- [WHAT THE TASK REQUIRES]
Take from the records below each line that holds "vivir".

- [PROVIDED MATERIAL]

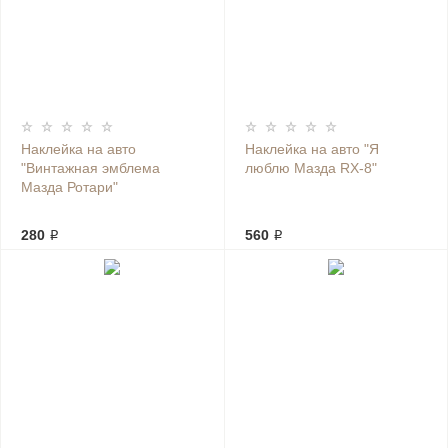
Наклейка на авто
Наклейка на авто "Я
"Винтажная эмблема
люблю Мазда RX-8"
Мазда Ротари"
280 ₽
560 ₽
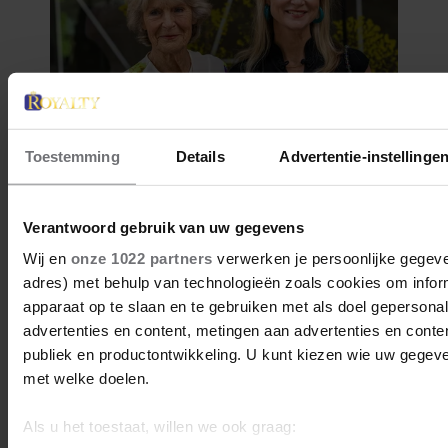
Toestemming
Details
Advertentie-instellinge
Verantwoord gebruik van uw gegevens
Wij en
onze 1022 partners
verwerken je persoonlijke gegeven
adres) met behulp van technologieën zoals cookies om infor
apparaat op te slaan en te gebruiken met als doel gepersona
advertenties en content, metingen aan advertenties en content
publiek en productontwikkeling. U kunt kiezen wie uw gegev
met welke doelen.
Als u het toestaat, willen we ook graag:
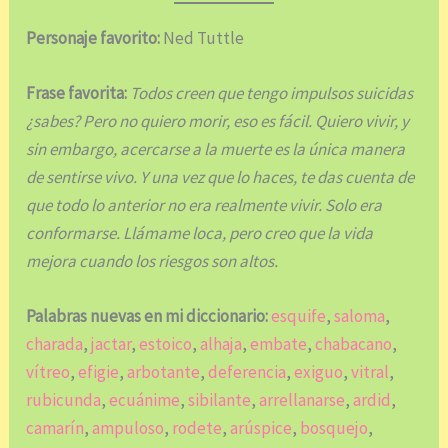
Personaje favorito:
Ned Tuttle
Frase favorita:
Todos creen que tengo impulsos suicidas
¿sabes? Pero no quiero morir, eso es fácil. Quiero vivir, y
sin embargo, acercarse a la muerte es la única manera
de sentirse vivo. Y una vez que lo haces, te das cuenta de
que todo lo anterior no era realmente vivir. Solo era
conformarse. Llámame loca, pero creo que la vida
mejora cuando los riesgos son altos.
Palabras nuevas en mi diccionario:
esquife
,
saloma
,
charada
,
jactar
,
estoico
,
alhaja
,
embate
,
chabacano
,
vítreo
,
efigie
,
arbotante
,
deferencia
,
exiguo
,
vitral
,
rubicunda
,
ecuánime
,
sibilante
,
arrellanarse
,
ardid
,
camarín
,
ampuloso
,
rodete
,
arúspice
,
bosquejo
,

- [RESULT OF THE EXERCISE]
¿sabes? Pero no quiero morir, eso es fácil. Quiero vivir, y
que todo lo anterior no era realmente vivir. Solo era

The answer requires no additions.